A number and a scalar are of course the same thing. That message is buggy (I've reported it). It should say something more like provided loss layer ContrastiveLossLayer[0.5,...], which expects a number, is incompatible with "Output" port, which produces a 1-vector decoded to a number.
So the net you're trying to train is producing a 1-vector, but ContrastiveLossLayer
wants a scalar. Decoding happens 'outside' the net, so when the loss layer and the net are joined to make the training net, any encoders you had on the output of the original net go away and so the mismatch becomes evident.
You can fix this by producing a scalar in the first place, rather than producing a 1-vector and then having a decoder.

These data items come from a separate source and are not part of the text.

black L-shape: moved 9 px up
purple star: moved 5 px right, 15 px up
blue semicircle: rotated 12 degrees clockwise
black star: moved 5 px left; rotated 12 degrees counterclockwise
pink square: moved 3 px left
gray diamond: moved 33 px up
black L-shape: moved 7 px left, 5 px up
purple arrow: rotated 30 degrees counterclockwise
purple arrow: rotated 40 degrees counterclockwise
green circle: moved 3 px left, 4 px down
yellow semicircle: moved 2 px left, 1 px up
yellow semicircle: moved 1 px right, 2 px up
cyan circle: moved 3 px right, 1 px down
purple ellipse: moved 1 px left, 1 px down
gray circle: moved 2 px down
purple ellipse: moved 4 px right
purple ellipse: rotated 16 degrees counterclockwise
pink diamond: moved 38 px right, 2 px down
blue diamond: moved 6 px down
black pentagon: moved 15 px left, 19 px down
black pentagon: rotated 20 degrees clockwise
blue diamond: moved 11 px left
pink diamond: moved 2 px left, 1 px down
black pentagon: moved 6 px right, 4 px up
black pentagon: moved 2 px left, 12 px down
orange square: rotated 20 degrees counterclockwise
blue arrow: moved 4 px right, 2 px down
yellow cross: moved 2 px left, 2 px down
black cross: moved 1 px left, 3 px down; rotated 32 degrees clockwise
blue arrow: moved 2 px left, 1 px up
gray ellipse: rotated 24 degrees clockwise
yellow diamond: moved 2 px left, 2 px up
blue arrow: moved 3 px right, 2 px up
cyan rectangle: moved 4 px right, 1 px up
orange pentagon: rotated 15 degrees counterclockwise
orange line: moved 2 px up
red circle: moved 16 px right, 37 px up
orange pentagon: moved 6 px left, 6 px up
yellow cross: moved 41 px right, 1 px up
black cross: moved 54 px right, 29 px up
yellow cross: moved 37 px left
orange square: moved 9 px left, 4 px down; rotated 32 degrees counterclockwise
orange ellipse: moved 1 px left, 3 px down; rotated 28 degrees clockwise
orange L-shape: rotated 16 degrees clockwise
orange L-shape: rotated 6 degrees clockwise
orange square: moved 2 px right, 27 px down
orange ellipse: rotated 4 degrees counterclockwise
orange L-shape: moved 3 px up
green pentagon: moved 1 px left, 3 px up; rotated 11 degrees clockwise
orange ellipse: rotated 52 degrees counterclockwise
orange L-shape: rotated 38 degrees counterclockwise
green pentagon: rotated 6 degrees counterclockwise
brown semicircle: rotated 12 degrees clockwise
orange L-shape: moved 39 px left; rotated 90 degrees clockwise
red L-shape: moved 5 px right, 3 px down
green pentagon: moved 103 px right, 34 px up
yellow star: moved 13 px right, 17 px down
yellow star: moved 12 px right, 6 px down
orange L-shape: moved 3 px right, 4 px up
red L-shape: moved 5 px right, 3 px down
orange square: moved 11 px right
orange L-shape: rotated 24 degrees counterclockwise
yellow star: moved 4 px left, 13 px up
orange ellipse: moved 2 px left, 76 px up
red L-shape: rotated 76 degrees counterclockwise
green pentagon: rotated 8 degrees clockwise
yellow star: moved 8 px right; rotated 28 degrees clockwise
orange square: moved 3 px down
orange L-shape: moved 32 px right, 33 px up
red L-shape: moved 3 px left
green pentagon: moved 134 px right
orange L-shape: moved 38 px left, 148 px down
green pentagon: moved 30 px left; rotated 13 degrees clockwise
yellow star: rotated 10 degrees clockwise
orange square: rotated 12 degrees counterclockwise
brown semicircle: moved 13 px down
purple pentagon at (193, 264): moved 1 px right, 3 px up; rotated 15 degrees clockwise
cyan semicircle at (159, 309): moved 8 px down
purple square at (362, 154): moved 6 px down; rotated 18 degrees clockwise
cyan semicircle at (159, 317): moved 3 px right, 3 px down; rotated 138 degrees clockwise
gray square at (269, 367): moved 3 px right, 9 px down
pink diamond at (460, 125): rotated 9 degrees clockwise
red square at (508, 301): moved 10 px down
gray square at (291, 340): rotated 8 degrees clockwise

Here's the simplest way, which is to take advantage of the fact that LinearLayer can produce any shape of output, including a number/scalar (which is a 0-tensor, in some sense, hence the dimensions of {}):
testNet = LinearLayer[{}, "Input" -> 10];
NetTrain[testNet, {Range[10] -> True}, ContrastiveLossLayer[]]
You can also write that linear layer as LinearLayer["Input" -> 10, "Output" -> "Real"]
if you prefer.
Inside a NetChain
, there is no special syntax for LinearLayer[{}]
, whereas an integer n neans LinearLayer[{n}]
, so you'd have to write out LinearLayer[{}]
directly, or if you really want to save some keystrokes, take advantage of inference to infer the output size and just write LinearLayer[]
. Writing a 'blank' linear layer can also be quite useful as well for when you don't want to hardcode the number of classes, and to leave that to be inferred from the training data itself.